Completely. Most business owners worry that asking probing questions will seem difficult or confrontational. The opposite is true. Any agency worth working with will respect due diligence — because it means you’re a client who will engage seriously with the work, provide useful feedback, and be a partner in the process rather than a passive observer. Agencies that become defensive when asked direct questions are showing you exactly how they’ll respond when you ask for accountability later.
How do I know if an agency’s case studies are real?
Ask to speak with the clients featured. A reputable agency will facilitate introductions without hesitation — because they maintain genuine relationships with clients who experienced genuine results. If an agency is reluctant to connect you with references, or if references are unavailable “due to NDAs” (a convenient excuse), treat this as a meaningful warning sign.
Should I choose a specialist agency or a full-service agency?
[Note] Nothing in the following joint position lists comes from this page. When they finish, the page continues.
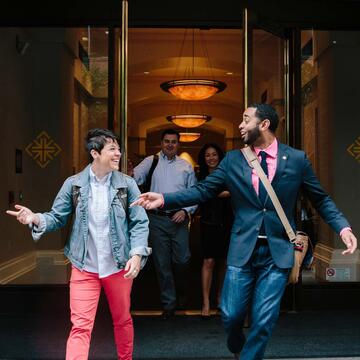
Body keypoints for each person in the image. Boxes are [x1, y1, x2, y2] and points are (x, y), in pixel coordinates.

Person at [131, 103, 358, 360]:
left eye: (246, 119)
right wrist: (163, 198)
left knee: (263, 320)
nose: (240, 125)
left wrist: (343, 227)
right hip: (243, 249)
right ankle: (237, 342)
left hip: (278, 252)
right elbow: (203, 191)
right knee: (230, 314)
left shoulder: (296, 159)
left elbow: (321, 199)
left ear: (264, 125)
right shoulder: (233, 160)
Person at [7, 129, 151, 360]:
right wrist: (35, 218)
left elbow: (139, 223)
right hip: (84, 268)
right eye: (112, 149)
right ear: (95, 153)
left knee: (122, 319)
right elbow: (57, 217)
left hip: (119, 267)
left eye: (118, 148)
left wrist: (136, 254)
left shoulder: (128, 185)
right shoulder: (74, 185)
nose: (119, 153)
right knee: (81, 327)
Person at [133, 128, 197, 319]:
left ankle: (182, 290)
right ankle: (169, 304)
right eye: (167, 141)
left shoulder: (186, 166)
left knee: (182, 260)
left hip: (179, 219)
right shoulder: (150, 161)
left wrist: (185, 210)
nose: (170, 144)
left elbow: (194, 194)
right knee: (162, 264)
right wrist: (126, 170)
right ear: (161, 143)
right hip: (156, 219)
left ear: (178, 144)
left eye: (174, 142)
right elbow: (134, 178)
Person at [197, 143, 233, 318]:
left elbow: (234, 192)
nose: (211, 158)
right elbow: (199, 195)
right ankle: (206, 301)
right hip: (207, 223)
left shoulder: (228, 174)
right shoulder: (200, 176)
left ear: (220, 156)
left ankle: (220, 298)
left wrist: (213, 193)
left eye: (214, 154)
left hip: (227, 222)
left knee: (224, 262)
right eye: (207, 155)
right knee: (208, 262)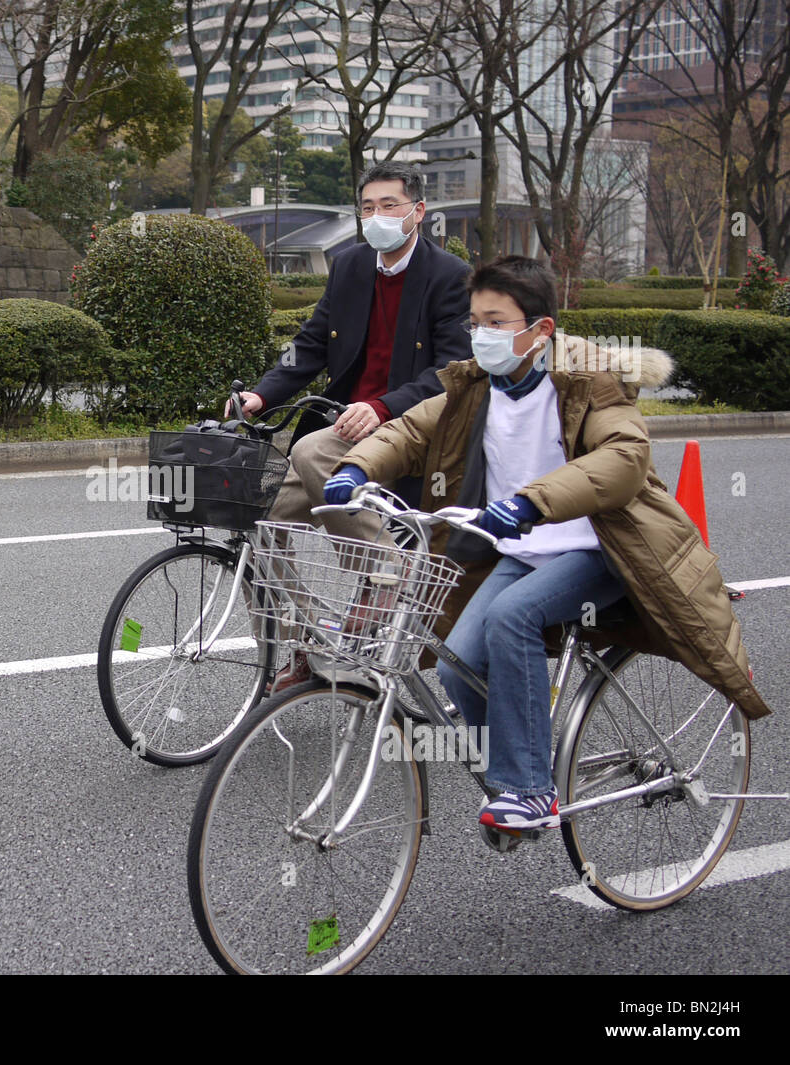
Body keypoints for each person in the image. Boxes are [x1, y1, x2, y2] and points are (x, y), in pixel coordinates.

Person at [322, 255, 771, 834]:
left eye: (497, 323)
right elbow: (410, 431)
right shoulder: (474, 387)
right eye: (475, 323)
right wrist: (356, 469)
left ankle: (531, 790)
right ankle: (510, 777)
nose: (482, 336)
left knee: (513, 616)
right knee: (457, 664)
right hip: (522, 551)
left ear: (541, 331)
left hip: (598, 545)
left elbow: (624, 458)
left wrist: (531, 503)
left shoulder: (589, 382)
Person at [229, 161, 473, 693]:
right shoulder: (350, 265)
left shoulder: (449, 276)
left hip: (408, 432)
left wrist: (384, 407)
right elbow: (311, 343)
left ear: (418, 211)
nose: (377, 216)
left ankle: (387, 570)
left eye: (389, 205)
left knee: (312, 450)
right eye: (367, 207)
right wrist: (261, 394)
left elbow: (451, 371)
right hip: (347, 425)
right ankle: (306, 646)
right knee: (254, 517)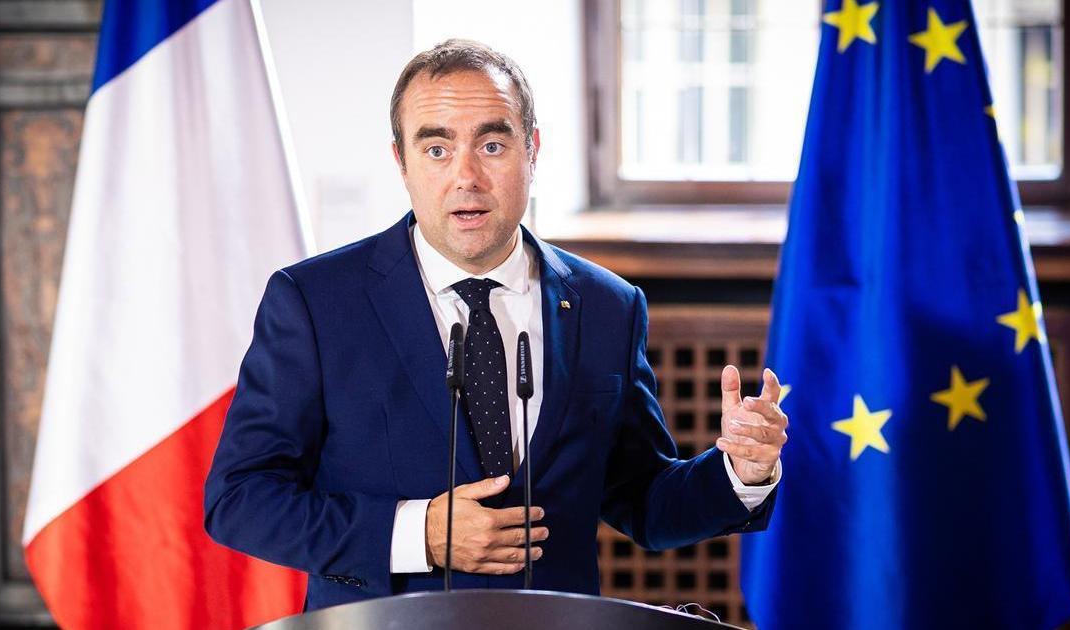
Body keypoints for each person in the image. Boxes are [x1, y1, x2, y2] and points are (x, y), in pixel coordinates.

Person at [204, 39, 788, 611]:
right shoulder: (315, 302)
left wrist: (741, 471)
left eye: (491, 145)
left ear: (532, 150)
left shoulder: (607, 305)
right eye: (437, 149)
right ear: (401, 162)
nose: (467, 176)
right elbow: (240, 499)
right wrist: (417, 533)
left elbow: (645, 501)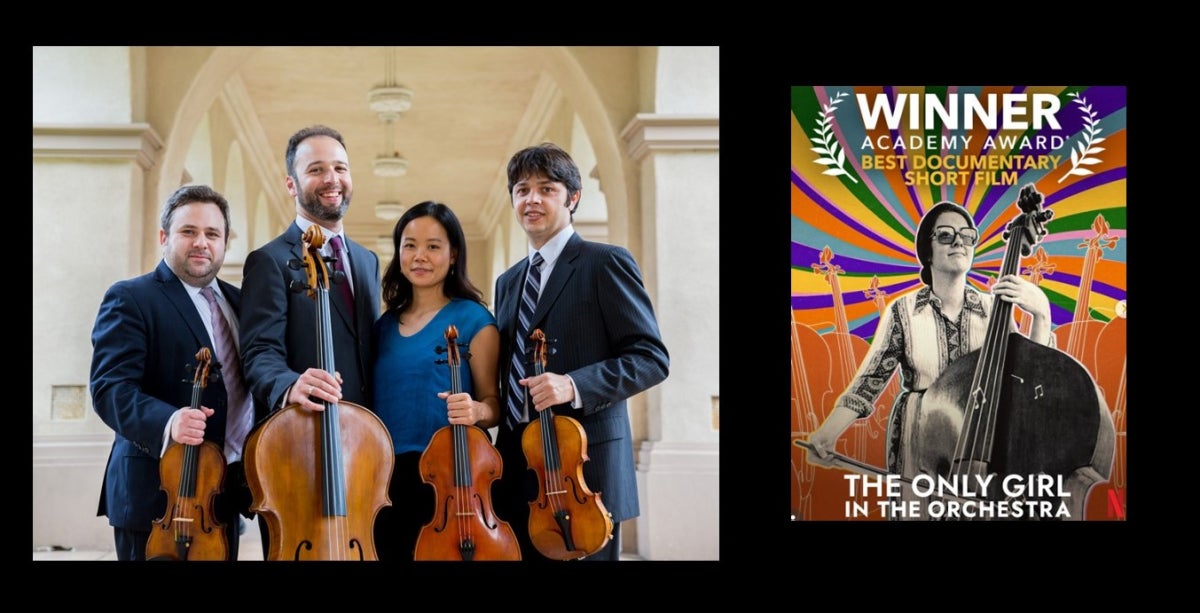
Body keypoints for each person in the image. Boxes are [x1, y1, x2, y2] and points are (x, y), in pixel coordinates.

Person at [805, 197, 1096, 519]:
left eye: (967, 235)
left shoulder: (993, 308)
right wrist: (827, 433)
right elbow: (869, 383)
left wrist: (1042, 315)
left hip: (984, 438)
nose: (959, 242)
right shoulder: (903, 311)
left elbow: (1026, 378)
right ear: (927, 250)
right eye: (945, 235)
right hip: (922, 439)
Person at [493, 143, 670, 561]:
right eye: (521, 190)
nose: (531, 199)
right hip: (520, 463)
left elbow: (651, 358)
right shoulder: (508, 281)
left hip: (585, 470)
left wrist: (573, 384)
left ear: (573, 198)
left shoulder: (605, 262)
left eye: (546, 189)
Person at [90, 184, 254, 560]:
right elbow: (110, 389)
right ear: (165, 237)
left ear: (225, 242)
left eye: (212, 234)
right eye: (188, 231)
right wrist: (169, 421)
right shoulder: (131, 297)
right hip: (156, 495)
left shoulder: (240, 303)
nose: (201, 242)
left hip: (219, 496)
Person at [239, 125, 382, 556]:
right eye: (316, 169)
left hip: (360, 449)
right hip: (298, 447)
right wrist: (289, 385)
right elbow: (259, 352)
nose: (332, 179)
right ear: (291, 183)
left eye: (340, 167)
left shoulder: (366, 260)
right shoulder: (269, 261)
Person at [370, 201, 502, 560]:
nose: (419, 256)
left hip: (448, 475)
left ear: (453, 253)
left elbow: (495, 404)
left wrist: (475, 410)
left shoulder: (475, 319)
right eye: (410, 245)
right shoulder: (382, 327)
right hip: (384, 480)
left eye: (433, 246)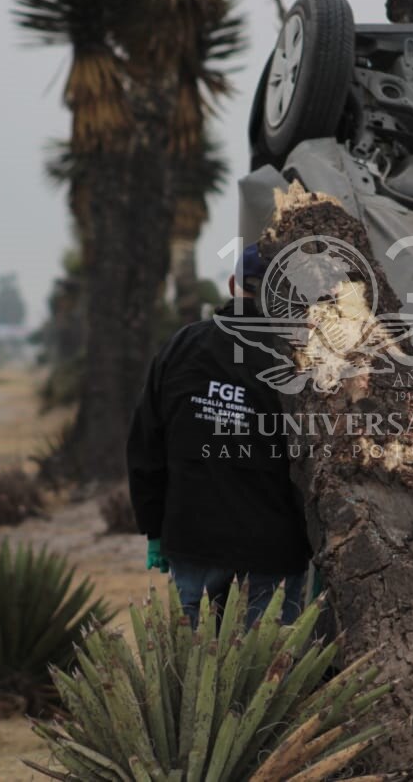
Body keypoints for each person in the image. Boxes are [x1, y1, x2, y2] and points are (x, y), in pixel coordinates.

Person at [127, 244, 311, 627]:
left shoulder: (181, 347)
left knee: (195, 659)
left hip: (193, 541)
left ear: (232, 284)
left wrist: (153, 526)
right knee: (268, 661)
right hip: (273, 550)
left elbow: (146, 446)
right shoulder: (300, 360)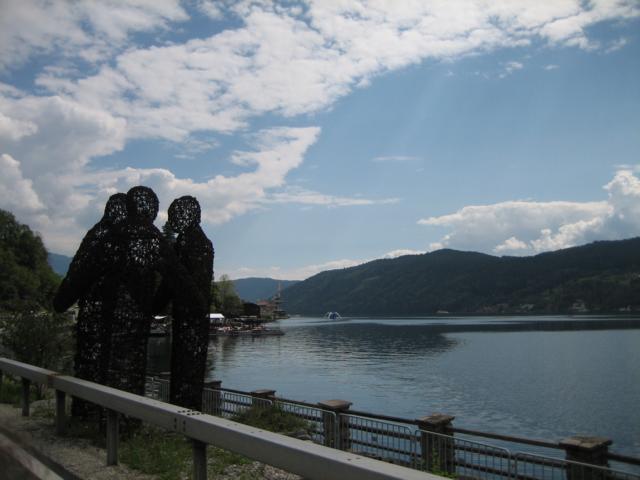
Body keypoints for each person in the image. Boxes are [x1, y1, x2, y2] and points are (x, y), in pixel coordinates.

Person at [54, 193, 127, 417]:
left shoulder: (97, 237)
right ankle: (103, 416)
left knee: (91, 369)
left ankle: (87, 414)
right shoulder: (121, 241)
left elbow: (76, 276)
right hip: (115, 330)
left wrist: (61, 302)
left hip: (95, 325)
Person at [162, 196, 213, 410]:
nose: (172, 220)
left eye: (174, 215)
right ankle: (190, 412)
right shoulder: (204, 242)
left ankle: (182, 414)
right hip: (197, 318)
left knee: (184, 368)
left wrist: (152, 306)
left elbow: (173, 280)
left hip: (187, 317)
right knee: (191, 370)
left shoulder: (185, 243)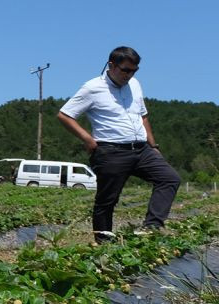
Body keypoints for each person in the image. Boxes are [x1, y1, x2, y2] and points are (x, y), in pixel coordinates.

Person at [57, 46, 181, 242]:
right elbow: (65, 115)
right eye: (125, 70)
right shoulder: (92, 88)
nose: (129, 75)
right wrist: (87, 139)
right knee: (107, 200)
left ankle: (152, 226)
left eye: (134, 70)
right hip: (111, 151)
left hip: (141, 149)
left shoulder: (135, 84)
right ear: (111, 65)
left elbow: (143, 116)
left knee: (170, 178)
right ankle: (104, 244)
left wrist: (154, 146)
For most small service businesses, a specialist agency — one that genuinely focuses on two or three disciplines rather than claiming mastery of everything — produces better results. Not every agency excels at the same outcomes, and that’s where many decisions go wrong. If you primarily need SEO and copywriting, an agency built around content and organic search will outperform a generalist agency that offers those services as part of a larger menu.
What contract length is reasonable for a new agency relationship?
A 3-month initial commitment is reasonable — enough time to complete onboarding, develop the initial strategy, and launch the first deliverables. Asking for 12 months upfront before demonstrating any results is structurally weighted in the agency’s favor. The strongest agencies know their work speaks for itself and are confident enough to offer shorter initial terms.
What should I do if an agency refuses to answer these questions directly?
Stop the conversation and keep looking. Vague, deflective, or defensive answers to reasonable due diligence questions are not a onboarding problem — they’re a preview of how the agency operates when you ask for accountability on results. The friction you experience during the sales process is the minimum friction you’ll encounter once you’re a paying client.